**To be done**
A – In the repository thread below, rewrite the paragraph beginning "You will be *breaking history*" as a short bulleted list that keeps its main facts.
B – Please answer these questions using the repository thread below, with the answers marked the same way:
(i) How old is the revision in question?
(ii) Which revision does Keith propose replacing with a close-as-possible check-in?
(iii) What does Nico name as the first step?

**Selected passage**
================================
Re: Trying to restore a corrupted repo

Posted by Nico Kadel-Garcia <nk...@gmail.com>.

On Wed, Feb 25, 2015 at 2:14 PM, Keith Johnson <k3...@gmail.com> wrote:

> Hi Andreas, thanks for the response.
>
> The revision in question is over a year old, so I'm not sure I can put it
> back exactly as it was (guess all I can do is try my best).  I assume
> there's no way to actually get historical data from pristine - that's just a
> cache of current documents, correct?
>
> Basically what you are saying to do is recreate up to the crash, try to
> check in a close-as-possible replacement for r390, put that back in the copy
> of the crashed repo, then dump further from there and import back in?
> Sounds like a reasonable thing to try.  Will report back later tonight.

First step is to *write lock* the old repository, to avoid
accumulating history on broken history.

You will be *breaking history* due to the corrupted repo. You should
ideally create a new repo to do the repairs in, explain the
situation,and tell your user community to set aside their working
copies and make clean checkouts when you're done. The old repo should
be locked, and the new repo should have a new name to avoid any
confusion.
================================
**Dataset records**
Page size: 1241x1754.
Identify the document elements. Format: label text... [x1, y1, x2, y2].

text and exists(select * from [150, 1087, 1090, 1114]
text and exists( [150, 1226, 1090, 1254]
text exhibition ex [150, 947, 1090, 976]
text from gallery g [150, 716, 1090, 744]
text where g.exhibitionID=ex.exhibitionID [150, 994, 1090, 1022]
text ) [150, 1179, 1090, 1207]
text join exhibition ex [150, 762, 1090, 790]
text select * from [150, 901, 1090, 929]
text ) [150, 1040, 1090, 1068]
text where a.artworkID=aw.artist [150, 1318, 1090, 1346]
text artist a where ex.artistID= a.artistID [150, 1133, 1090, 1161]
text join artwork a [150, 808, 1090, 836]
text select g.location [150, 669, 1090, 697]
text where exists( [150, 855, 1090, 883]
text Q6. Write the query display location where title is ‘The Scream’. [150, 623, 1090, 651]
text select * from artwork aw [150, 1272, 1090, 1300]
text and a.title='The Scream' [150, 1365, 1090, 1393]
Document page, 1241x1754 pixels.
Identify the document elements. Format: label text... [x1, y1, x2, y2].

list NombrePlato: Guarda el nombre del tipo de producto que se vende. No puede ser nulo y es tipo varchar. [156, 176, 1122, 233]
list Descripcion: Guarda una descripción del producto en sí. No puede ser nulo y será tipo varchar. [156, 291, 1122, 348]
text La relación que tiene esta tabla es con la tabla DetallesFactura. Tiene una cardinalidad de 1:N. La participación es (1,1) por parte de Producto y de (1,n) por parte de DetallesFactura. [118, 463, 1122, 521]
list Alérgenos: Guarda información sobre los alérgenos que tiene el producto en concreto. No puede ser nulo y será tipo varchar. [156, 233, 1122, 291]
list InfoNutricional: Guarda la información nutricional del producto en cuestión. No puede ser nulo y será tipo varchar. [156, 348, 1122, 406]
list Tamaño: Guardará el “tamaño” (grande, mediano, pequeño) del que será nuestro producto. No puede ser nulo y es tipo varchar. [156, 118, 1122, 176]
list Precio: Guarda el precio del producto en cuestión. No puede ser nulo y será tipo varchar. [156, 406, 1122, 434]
================================
**Set of answers**
A –
- The corrupted repo means history will be broken.
- Ideally, do the repairs in a new repo.
- Explain the situation to the user community.
- Tell users to set aside their working copies and make clean checkouts once the repairs are done.
- Lock the old repo.
- Give the new repo a new name to avoid confusion.

B –
(i) Over a year old.
(ii) r390.
(iii) Write lock the old repository.